Warning: This blog contains a graphic image of surgery
Hello Everyone!
This week Sam and I moved around various units. We were supposed to be in ICU, but Monday-Wednesday there were no patients. Monday we continued to work on our case study presentation. Then, Tuesday and Wednesday, we observed in the OR. Some notable surgeries that we watched were a total thyroidectomy and an excision of a submandibular gland. A total thyroidectomy is when the surgeon takes out the patient’s whole thyroid gland. This surgery is very interesting to watch in the beginning but it gets tedious because the surgeon has to cauterize and tie off veins since excessive blood in the neck could be damaging to the patient’s airway. Excision of a submandibular gland is a common surgical procedure to remove one or both of the salivary glands under the jaw. This patient specifically got their gland removed because they had a blockage in their duct.

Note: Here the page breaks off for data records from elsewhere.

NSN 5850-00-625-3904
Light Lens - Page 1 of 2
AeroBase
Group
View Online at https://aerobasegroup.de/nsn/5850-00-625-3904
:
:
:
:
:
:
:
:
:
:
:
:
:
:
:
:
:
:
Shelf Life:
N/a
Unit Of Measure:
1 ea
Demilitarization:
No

On Thursday, we got to see a total hysterectomy which was fascinating to watch. A total hysterectomy is when the uterus, ovaries, cervix, and fallopian tubes are removed. We got to look up close and dissect the organs afterward which was very interesting. It was surprising to see how small the uterus was, it was about the size of a fist before it was cut open. One of the previous weeks in the OR we saw a dilation and curettage which is a procedure to remove tissue from inside your uterus. So it was fascinating to see the inside of the uterus and make the connection of where someone would remove tissue for this diagnostic test. The surgeon also showed us the cervix, and it was crazy to see how small the cervix and its opening are on a non-pregnant woman because it is hard to imagine it can open up to accommodate a fetus during childbirth.
On Friday, Sam and I were in the ICU. We started the morning learning about all the medication in a “crash cart”, and working on medication calculations. Then, we were each given our patient to monitor, take vitals, feed, bathe, turn, and any other care they would need. My patient required vitals to be taken every hour, strict NPO, and urine output monitored every hour. My patient had a Glasgow Coma Scale of 15 which is super high, and abnormal for a patient in ICU. The GCS assesses a person based on their ability to perform eye movements, speak, and move their body. These three behaviors make up the three elements of the scale: eye, verbal, and motor. A person’s GCS score can range from 3 (completely unresponsive) to 15 (responsive).
After our duty on Friday Sam and I made a trek to the Manila Airport to go to Palawan! Palawan is a popular beach island in the Philippines. We got in late Friday night. So, Saturday morning we woke up bright and early to seize the whole day in El Nido, Palawan. We met up with ALL of the IWU Phillipine interns and went on an island-hopping tour. The tour was amazing, we got to explore 5 small islands, go snorkeling over coral reefs, and kayak in the Big Lagoon. The Big Lagoon is a famous body of water with caves you can explore and swim in.
Sunday, Sam and I headed back to the airport to trek back to Santo Thomas.